Feudal Wytch was sired by Tribal Chief who would go on and be responsible for the following year's 1,000 Guineas winner Mrs McCardy. Coincidentally, over at Phoenix Park the same evening a filly called Cloonlara made a winning racecourse debut. Cloonlara was one of the most hyped up horses of the decade, not least because Vincent O'Brien considered her to be the best filly he had ever been involved with. She had an aversion to the stalls but got to Newmarket the following May and started favourite for the fillies classic, finishing fourth.
This is what is one of the biggest fascinations of the sport. A normal midweek day unveiling the start of a tale that goes into folklore. It can still happen now, but the concept of a normal midweek day has altered enormously with most of the quality aspects being pillaged and moved to the Saturday.
You will still see the odd early chapter of a story of a future equine star beginning on a Tuesday at Yarmouth or Nottingham, but they will happen with less frequency as things are all squashed into a Saturday where there is no room to anticipate, then digest it all.
We are told that the modern racing fan seeks more additional entertainment added on to the racing. It's a lie. It acts an excuse to cash in on the concert days. What they mean to say but won't say it
direct is that they want general members of the public to come to their premises for a booze up and concert without feeling that the racing is getting in the way.
When you hear this spin you hope so much that it will all come back to haunt them. Someone soon will realise that there are thousands who will gather in the same setting and stay for hours with money to spend, without having no interest in the so called focal point of the venue - that's if, as the racing authorities will have us believe, the racing is the focal point on a concert day.
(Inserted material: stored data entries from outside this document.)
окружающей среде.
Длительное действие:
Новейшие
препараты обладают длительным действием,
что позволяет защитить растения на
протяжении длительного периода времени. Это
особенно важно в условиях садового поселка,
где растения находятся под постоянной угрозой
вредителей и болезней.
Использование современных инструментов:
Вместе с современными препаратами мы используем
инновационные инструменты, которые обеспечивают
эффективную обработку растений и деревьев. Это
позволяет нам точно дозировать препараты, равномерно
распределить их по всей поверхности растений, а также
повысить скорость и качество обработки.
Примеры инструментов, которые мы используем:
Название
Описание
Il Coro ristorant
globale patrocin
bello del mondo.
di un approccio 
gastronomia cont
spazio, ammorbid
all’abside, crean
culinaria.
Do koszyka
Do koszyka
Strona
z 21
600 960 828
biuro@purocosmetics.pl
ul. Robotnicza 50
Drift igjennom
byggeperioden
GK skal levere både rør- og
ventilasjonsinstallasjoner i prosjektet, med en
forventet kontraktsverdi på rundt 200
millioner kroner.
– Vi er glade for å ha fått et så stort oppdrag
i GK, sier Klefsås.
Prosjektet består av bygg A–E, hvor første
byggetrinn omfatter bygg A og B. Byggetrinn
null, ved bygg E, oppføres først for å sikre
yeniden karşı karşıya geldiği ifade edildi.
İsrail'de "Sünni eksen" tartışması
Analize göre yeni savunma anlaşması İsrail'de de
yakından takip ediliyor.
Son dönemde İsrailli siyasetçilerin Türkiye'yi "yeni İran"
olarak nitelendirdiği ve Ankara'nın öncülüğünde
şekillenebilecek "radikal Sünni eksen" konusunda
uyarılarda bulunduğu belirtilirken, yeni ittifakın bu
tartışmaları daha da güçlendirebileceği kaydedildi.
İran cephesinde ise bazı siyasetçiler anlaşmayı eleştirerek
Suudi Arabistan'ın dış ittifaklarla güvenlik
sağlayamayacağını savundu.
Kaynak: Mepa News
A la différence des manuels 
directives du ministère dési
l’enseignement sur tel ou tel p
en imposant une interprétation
A rival attraction will then be set up for them to pilfer the audience. It happens in the United States where racetracks are located near main rivers. Riverboats with onboard casino's rig up nearby to tempt in those on the way to the races.
Here, there would not have to be an attraction with gambling facilities. Just the concert supported by a food and beer festival, best dressed prizes, karaoke, a few past it celebs handing out awards. Make no mistake, to these modern racegoers who are not over smitten with racing, such a rival event would result in a change of plan.
Thank heavens that Royal Ascot comes along next week. The sport needs a pick up and this week with regular World Cup Cricket matches, plus the US Open being stage at the showcase venue Pebble Beach, we have a summer where racing rarely can have had such little attention.